Here are some datasets for your projects and potential things you can do with them

  • DTC data:
    • Slack dump: book of the week channel, course channels, career questions, etc
    • DTC website with book of the week archives
    • DTC Podcast: transcripts
  • Wikis
    • any subsets of Wikipedia
    • any wiki-like data source
    • notion notes
  • Articles
    • Index and answer questions from one or multiple articles
  • Transcripts
    • Podcast transcripts
    • YouTube video transcripts
  • Books
    • Sci-fi, fiction, or non-fiction books
  • Slide Decks and pictures
    • OCR and index slide decks (gpt-4o-mini can do that)
    • Describe and index pictures
  • Add more here above this line - send a PR!
  • Or just ask ChatGPT (see more ideas here in this example)

You can also generate a dataset with an LLM:

  • If you have a dataset but you can't publicly release it, you can generate a similar one with an LLM
  • Or you can simply think what kind of a dataset you want to have and generate it

Note that your dataset doesn't have to be in thr Q&A form.

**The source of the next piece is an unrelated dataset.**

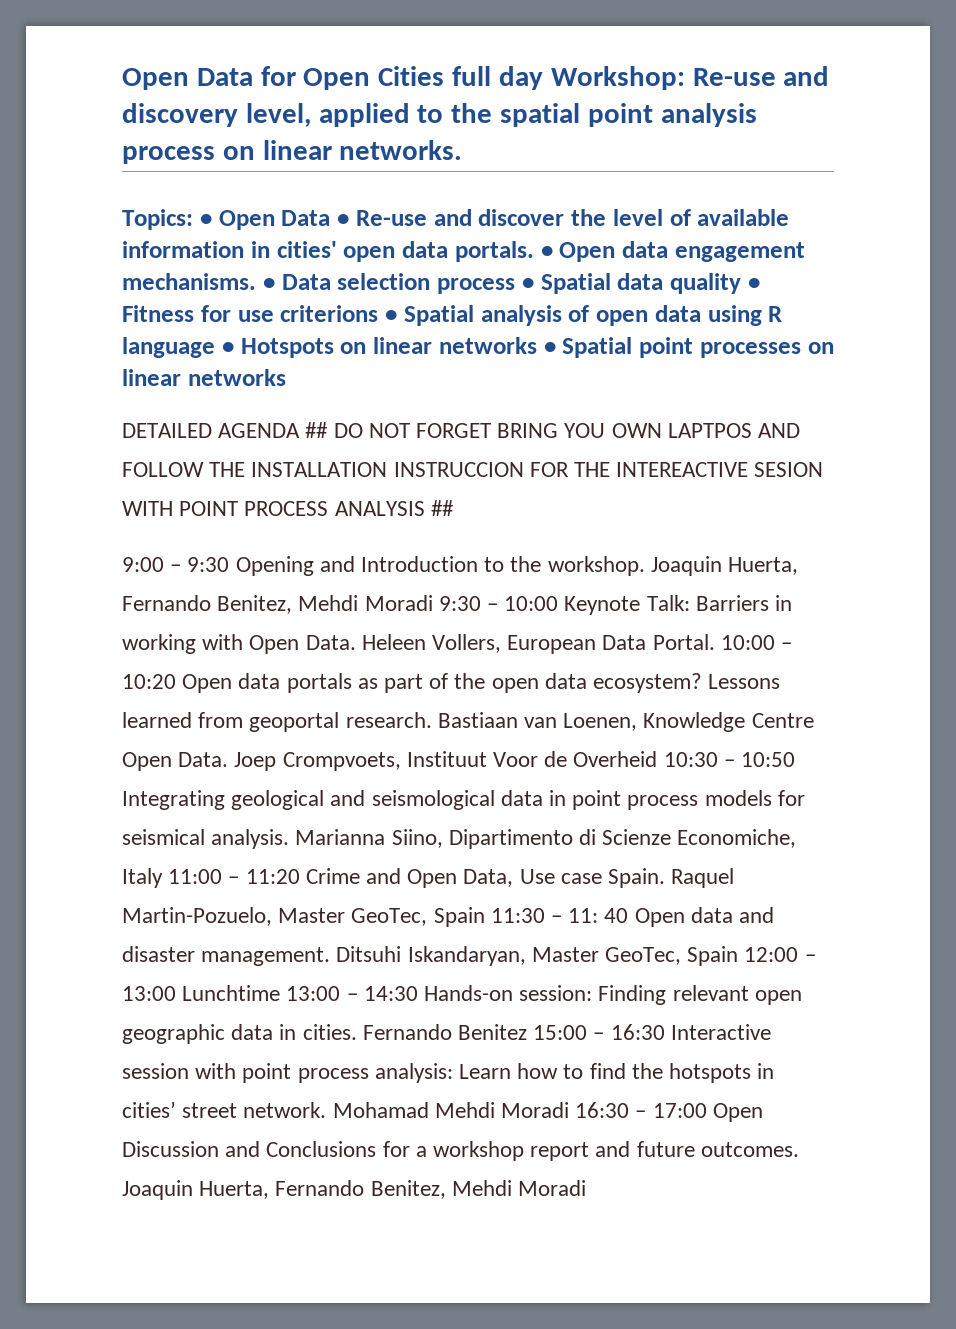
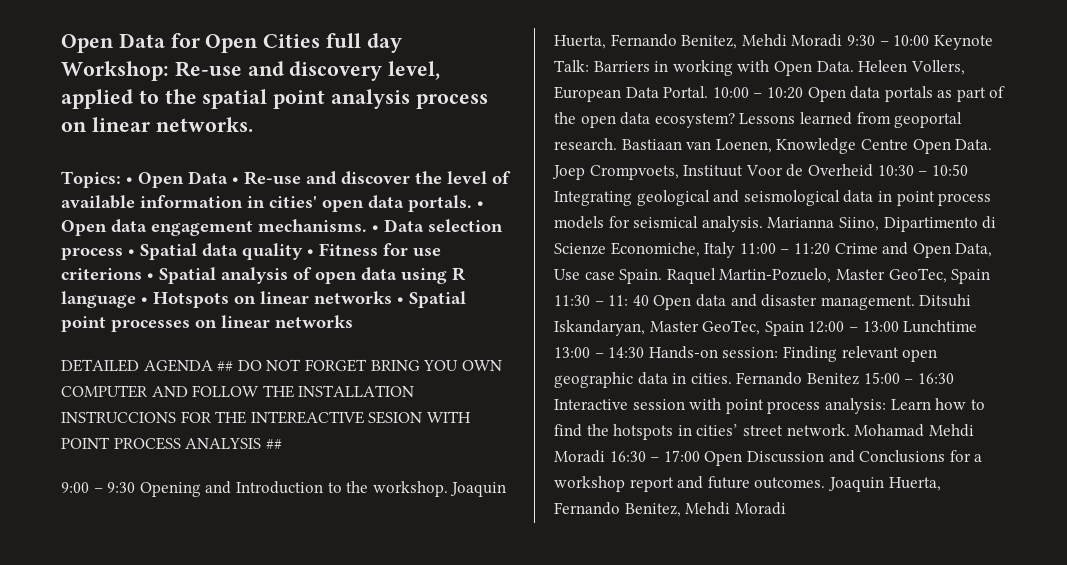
[667,423,752,438] LAPTPOS -> [61,385,148,398] COMPUTER
[393,462,524,477] INSTRUCCION -> [61,411,176,423] INSTRUCCIONS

Check etc/chunking.md to learn more about chunking.

Cheating and plagiarism

Plagiarism in any form is not allowed. Examples of plagiarism:

  • Taking somebody's else notebooks and projects (in full or partly) and using it for your project
  • Re-using your own projects (in full or partly) from other courses and bootcamps
  • Re-using your appempt 1 project as attempt 2 if you passed attempt 1
  • Re-using your project from the previous iterations of the course

Violating any of this will result in 0 points for this project.

Re-using some parts of the code from the course is allowed.